#### [Aim of the exercise]
Search for the word "moved" in the entries. Each line that holds it should be copied.

▬▬▬▬▬▬

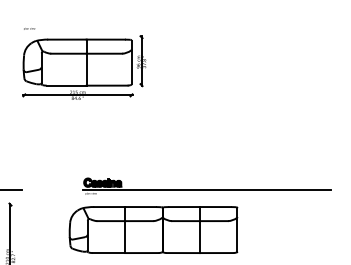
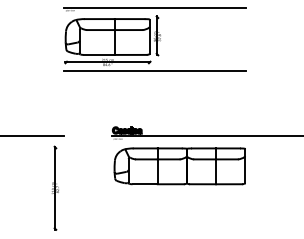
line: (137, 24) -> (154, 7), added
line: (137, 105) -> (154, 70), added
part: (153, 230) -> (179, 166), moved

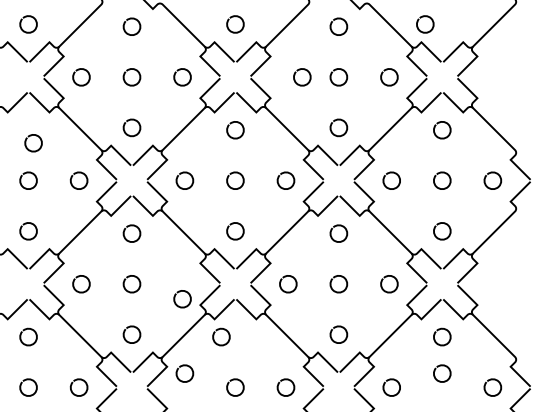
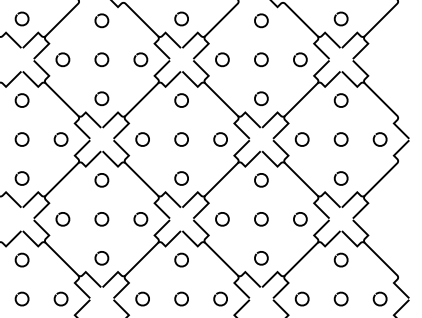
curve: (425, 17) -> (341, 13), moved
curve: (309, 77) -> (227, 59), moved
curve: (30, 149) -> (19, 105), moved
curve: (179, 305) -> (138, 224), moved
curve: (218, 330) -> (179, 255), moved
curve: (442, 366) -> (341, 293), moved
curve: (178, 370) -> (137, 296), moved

▬▬▬▬▬▬

#### [Finished exercise]
part: (153, 230) -> (179, 166), moved
curve: (425, 17) -> (341, 13), moved
curve: (309, 77) -> (227, 59), moved
curve: (30, 149) -> (19, 105), moved
curve: (179, 305) -> (138, 224), moved
curve: (218, 330) -> (179, 255), moved
curve: (442, 366) -> (341, 293), moved
curve: (178, 370) -> (137, 296), moved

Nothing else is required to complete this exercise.